*** Begin section ***
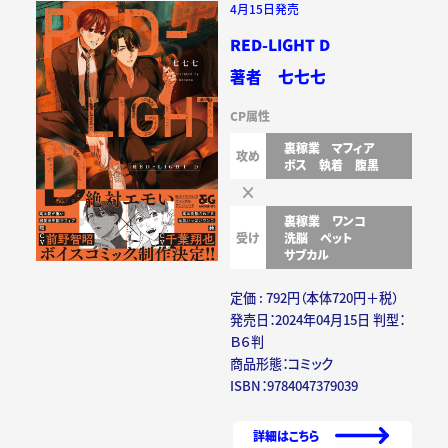
4月15日発売
RED-LIGHT D
著者 七七七
CP属性
裏稼業
マフィア
攻め
ボス
執着
腹黒
裏稼業
ワンコ
受け
洗脳
ペット
サブカル
定価 : 792円（本体720円＋税）
発売日：2024年04月15日 判型：
Ｂ６判
商品形態：コミック
ISBN：9784047379039
詳細はこちら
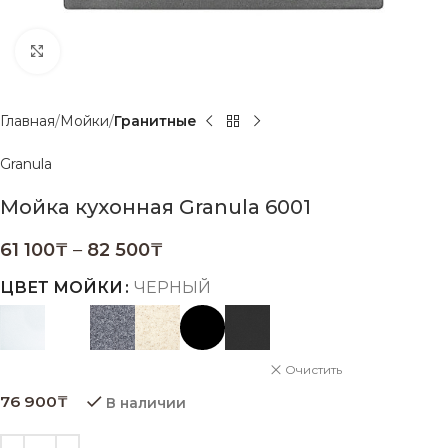
Нажмите, чтобы увеличить
Главная
Мойки
Гранитные
Granula
Мойка кухонная Granula 6001
61 100
₸
–
82 500
₸
ЦВЕТ МОЙКИ
ЧЕРНЫЙ
Очистить
76 900
₸
В наличии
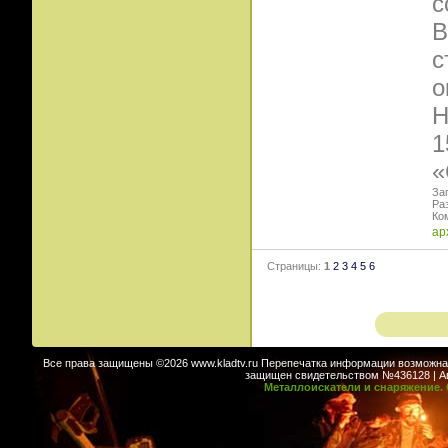
с
В
с
о
Н
1
«
Заг
Ра
Ко
ар
Страницы:
1
2
3
4
5
6
Все права защищены ©2026 www.kladtv.ru Перепечатка информации возможна т
защищен свидетельством №436128 | Авт
Металлоискатели и снаряжение. 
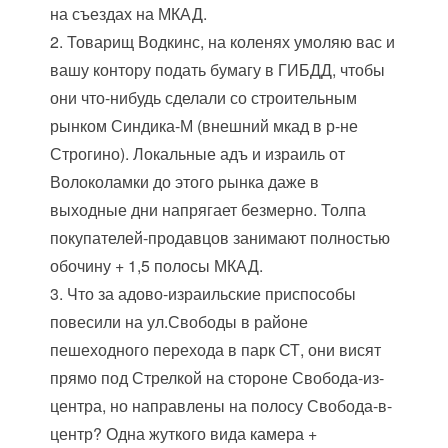
на съездах на МКАД.
2. Товарищ Водкинс, на коленях умоляю вас и
вашу контору подать бумагу в ГИБДД, чтобы
они что-нибудь сделали со строительным
рынком Синдика-М (внешний мкад в р-не
Строгино). Локальные адъ и израиль от
Волоколамки до этого рынка даже в
выходные дни напрягает безмерно. Толпа
покупателей-продавцов занимают полностью
обочину + 1,5 полосы МКАД.
3. Что за адово-израильские приспособы
повесили на ул.Свободы в районе
пешеходного перехода в парк СТ, они висят
прямо под Стрелкой на стороне Свобода-из-
центра, но направлены на полосу Свобода-в-
центр? Одна жуткого вида камера +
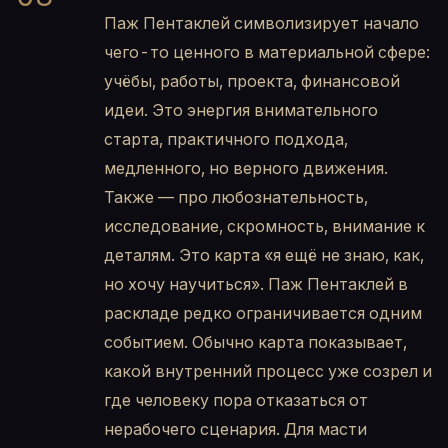
Паж Пентаклей символизирует начало
чего-то ценного в материальной сфере:
учёбы, работы, проекта, финансовой
идеи. Это энергия внимательного
старта, практичного подхода,
медленного, но верного движения.
Также — про любознательность,
исследование, скромность, внимание к
деталям. Это карта «я ещё не знаю, как,
но хочу научиться». Паж Пентаклей в
раскладе редко ограничивается одним
событием. Обычно карта показывает,
какой внутренний процесс уже созрел и
где человеку пора отказаться от
нерабочего сценария. Для масти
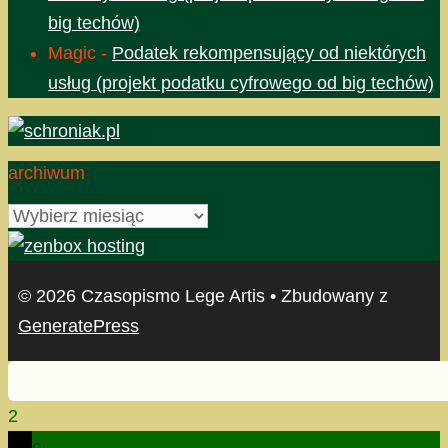
big techów)
Magic
-
Podatek rekompensujący od niektórych
usług (projekt podatku cyfrowego od big techów)
archiwum
archiwum
© 2026 Czasopismo Lege Artis
• Zbudowany z
GeneratePress
2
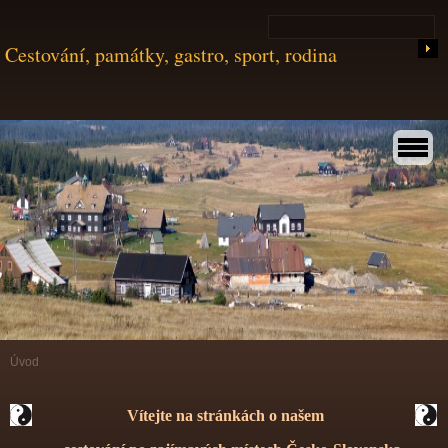
Cestování, památky, gastro, sport, rodina
Úvod
Vítejte na stránkách o našem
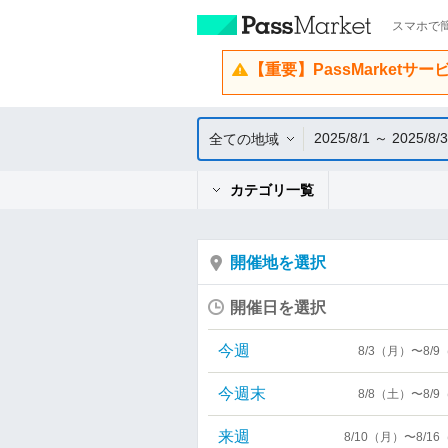
スマホで簡
【重要】PassMarketサ
2025/8/1 ～ 2025/8/
全ての地域
カテゴリ一覧
開催地を選択
開催日を選択
今週
8/3（月）〜8/
今週末
8/8（土）〜8/
来週
8/10（月）〜8/1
*** End section ***
EXERCISE:
Using the records above, find and show each line with the string "карта".

WRITTEN RESPONSE:
деталям. Это карта «я ещё не знаю, как,
событием. Обычно карта показывает,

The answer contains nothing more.